[VORLIEGENDER TEXT]

Methodisch geht die Untersuchung immer gleich vor: Der Autor wählt sich einen Rechtsbereich, schildert sodann die Rechtslage in Lübeck und anschließend in den skandinavischen Städten. Daran schließen sich „Betrachtungen“ an, die eine Art Zwischenergebnis bilden und zugleich Thesen zur Beeinflussung der Rechtsquellen durch das lübische Recht aufstellen. Hierbei hat sich Ullrich in zahlreiche mittelalterliche Regelungsprobleme eingearbeitet. Er stellt das Bürgerrecht dar und konfrontiert es mit dem sog. Gästerecht, also dem Rechtsstatus fremder Händler. Vor allem geht die Untersuchung auf zahlreiche Fragen ein, die man heute dem materiellen Zivilrecht zuordnen würde. Die Regelungen über Dienstverträge werden gegenüber gestellt, ebenso wie solche zu Kaufverträgen, hier sogar noch differenziert nach verschiedenen Arten des Vertragsschlusses (Gottespfennig, Weinkauf, Fürkauf), Sachmängelhaftung und Rechtsmängelhaftung. Die Formen des Gesellschaftshandels tauchen ebenso auf wie Probleme des Seerechts und des Schiffsrechts, begonnen vom Frachtvertrag über die Rechtsstellung der Besatzungsmitglieder bis hin zu Regelungen bei Haverei und Seewurf. In den jeweiligen „Betrachtungen“ äußert sich Ullrich erfreulich vorsichtig zu Fragen von Gemeinsamkeiten und Ähnlichkeiten der besprochenen Rechtquellen (S. 102-103). Wenn dagegen ein festes Ergebnis erzielt werden soll, also ein Einfluss des lübischen Rechts auf die anderen Städte bejaht wird (z. B. S. 174, 221), können die letzten Zweifel nie verstummen. Im Gesamtergebnis werden die Differenzierungen der Binnenteile sogar aufgegeben und wird statt dessen eine klare Beeinflussung der skandinavischen Rechte durch Lübeck bejaht (S. 269).

[/VORLIEGENDER TEXT]
[AUFGEFÜHRTE ZEILEN]

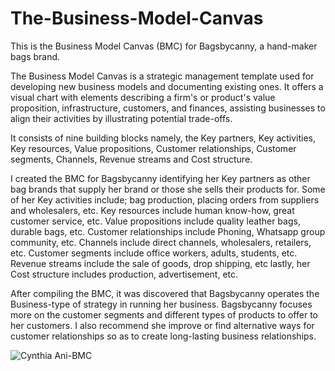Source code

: # The-Business-Model-Canvas
This is the Business Model Canvas (BMC) for Bagsbycanny, a hand-maker bags brand.

The Business Model Canvas is a strategic management template used for developing new business models and documenting existing ones. It offers a visual chart with elements describing a firm's or product's value proposition, infrastructure, customers, and finances, assisting businesses to align their activities by illustrating potential trade-offs.

It consists of nine building blocks namely, the Key partners, Key activities, Key resources, Value propositions, Customer relationships, Customer segments, Channels, Revenue streams and Cost structure.

I created the BMC for Bagsbycanny identifying her Key partners as other bag brands that supply her brand or those she sells their products for. Some of her Key activities include; bag production, placing orders from suppliers and wholesalers, etc. Key resources include human know-how, great customer service, etc. Value propositions include quality leather bags, durable bags, etc. Customer relationships include Phoning, Whatsapp group community, etc. Channels include direct channels, wholesalers, retailers, etc. Customer segments include office workers, adults, students, etc. Revenue streams include the sale of goods, drop shipping, etc lastly, her Cost structure includes production, advertisement, etc.

After compiling the BMC, it was discovered that Bagsbycanny operates the Business-type of strategy in running her business. Bagsbycanny focuses more on the customer segments and different types of products to offer to her customers. I also recommend she improve or find alternative ways for customer relationships so as to create long-lasting business relationships.

![Cynthia Ani-BMC](https://user-images.githubusercontent.com/94903456/205034559-d9cf6ed3-457f-4c5f-a281-02ff602c6977.png)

[/AUFGEFÜHRTE ZEILEN]

#### AUFGABE A:
Nach welchen Arten des Vertragsschlusses werden die Kaufverträge im vorliegenden Text über das lübische Recht unterschieden?
#### AUFGABE B:
Setzen Sie den Text über Ullrichs Untersuchung zum lübischen Recht fort, und zwar im Anschluss an seinen letzten Satz.

#### ERGEBNIS A:
Nach Gottespfennig, Weinkauf und Fürkauf.

#### ERGEBNIS B:
Lässt man das grundlegende methodische Problem, Einfluss messen zu wollen, beiseite, handelt es sich um eine materialreiche Studie von hohem Quellenwert, weil der Autor die mittelalterlichen skandinavischen Texte allesamt ins Deutsche übersetzt. Verdienstvoll ist etwa die Gegenüberstellung von Regeln zur Fahrnisverfolgung in Dritthand. Hier und an anderen Stellen gelingt es Ullrich, durch Hinweis auf die tatsächlichen Handelsgewohnheiten, z. B. Kauf unter Zeugen, die Herausgabevorschriften mit ihrem jeweiligen Beweiserfordernis einsichtig zu erklären. Die kleinteilige Gliederung des Buches ermöglicht es, auch Einzelfragen gezielt nachzulesen, obwohl es leider kein Register gibt. Durch Einbeziehung der skandinavischen Forschungsliteratur gelingt es Ullrich an manchen Stellen, Ansichten der älteren deutschen Literatur zu korrigieren. Eine Aufzählung der Details ist in einer Besprechung nicht angebracht, doch wird man bei vielen Fragen zum Privatrecht in mittelalterlichen Hansestädten bei Ullrich fündig.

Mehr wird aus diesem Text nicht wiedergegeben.